Records shown
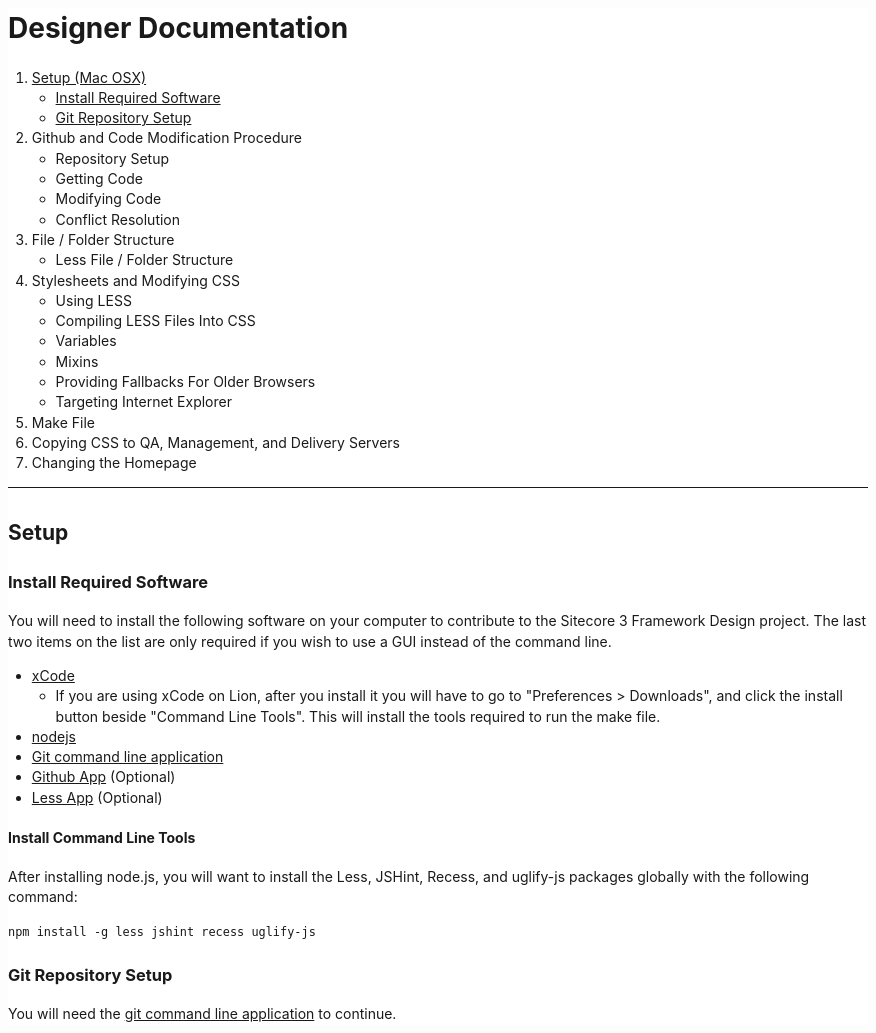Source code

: # Designer Documentation

 1. [Setup (Mac OSX)](#setup)
    + [Install Required Software](#install-required-software)
    + [Git Repository Setup](#git-repository-setup)
 2. Github and Code Modification Procedure
    + Repository Setup
    + Getting Code    
    + Modifying Code
    + Conflict Resolution   
 3. File / Folder Structure
    + Less File / Folder Structure
 4. Stylesheets and Modifying CSS
    + Using LESS
    + Compiling LESS Files Into CSS
    + Variables
    + Mixins
    + Providing Fallbacks For Older Browsers
    + Targeting Internet Explorer
 5. Make File
 6. Copying CSS to QA, Management, and Delivery Servers
 7. Changing the Homepage

----------

## Setup

### Install Required Software
You will need to install the following software on your computer to contribute to the Sitecore 3 Framework Design project.  The last two items on the list are only required if you wish to use a GUI instead of the command line.

- [xCode](https://developer.apple.com/xcode/)
    - If you are using xCode on Lion, after you install it you will have to go to "Preferences > Downloads", and click the install button beside "Command Line Tools".  This will install the tools required to run the make file.
- [nodejs](http://nodejs.org/)
- [Git command line application](http://code.google.com/p/git-osx-installer/downloads/list)
- [Github App](http://mac.github.com/) (Optional)
- [Less App](http://incident57.com/less/) (Optional)

#### Install Command Line Tools
After installing node.js, you will want to install the Less, JSHint, Recess, and uglify-js packages globally with the following command:

    npm install -g less jshint recess uglify-js

### Git Repository Setup

You will need the [git command line application](http://code.google.com/p/git-osx-installer/downloads/list) to continue.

How to complete this task
Can you render the lines of the records above as a Markdown table with a Row column numbering each line and a Line column holding the line itself? Skip the blank lines and leave the pictures out.

Output of the exercise
| Row | Line |
|---|---|
| 1 | Source code |
| 2 | : # Designer Documentation |
| 3 |  1. [Setup (Mac OSX)](#setup) |
| 4 |     + [Install Required Software](#install-required-software) |
| 5 |     + [Git Repository Setup](#git-repository-setup) |
| 6 |  2. Github and Code Modification Procedure |
| 7 |     + Repository Setup |
| 8 |     + Getting Code     |
| 9 |     + Modifying Code |
| 10 |     + Conflict Resolution    |
| 11 |  3. File / Folder Structure |
| 12 |     + Less File / Folder Structure |
| 13 |  4. Stylesheets and Modifying CSS |
| 14 |     + Using LESS |
| 15 |     + Compiling LESS Files Into CSS |
| 16 |     + Variables |
| 17 |     + Mixins |
| 18 |     + Providing Fallbacks For Older Browsers |
| 19 |     + Targeting Internet Explorer |
| 20 |  5. Make File |
| 21 |  6. Copying CSS to QA, Management, and Delivery Servers |
| 22 |  7. Changing the Homepage |
| 23 | ---------- |
| 24 | ## Setup |
| 25 | ### Install Required Software |
| 26 | You will need to install the following software on your computer to contribute to the Sitecore 3 Framework Design project.  The last two items on the list are only required if you wish to use a GUI instead of the command line. |
| 27 | - [xCode](https://developer.apple.com/xcode/) |
| 28 |     - If you are using xCode on Lion, after you install it you will have to go to "Preferences > Downloads", and click the install button beside "Command Line Tools".  This will install the tools required to run the make file. |
| 29 | - [nodejs](http://nodejs.org/) |
| 30 | - [Git command line application](http://code.google.com/p/git-osx-installer/downloads/list) |
| 31 | - [Github App](http://mac.github.com/) (Optional) |
| 32 | - [Less App](http://incident57.com/less/) (Optional) |
| 33 | #### Install Command Line Tools |
| 34 | After installing node.js, you will want to install the Less, JSHint, Recess, and uglify-js packages globally with the following command: |
| 35 |     npm install -g less jshint recess uglify-js |
| 36 | ### Git Repository Setup |
| 37 | You will need the [git command line application](http://code.google.com/p/git-osx-installer/downloads/list) to continue. |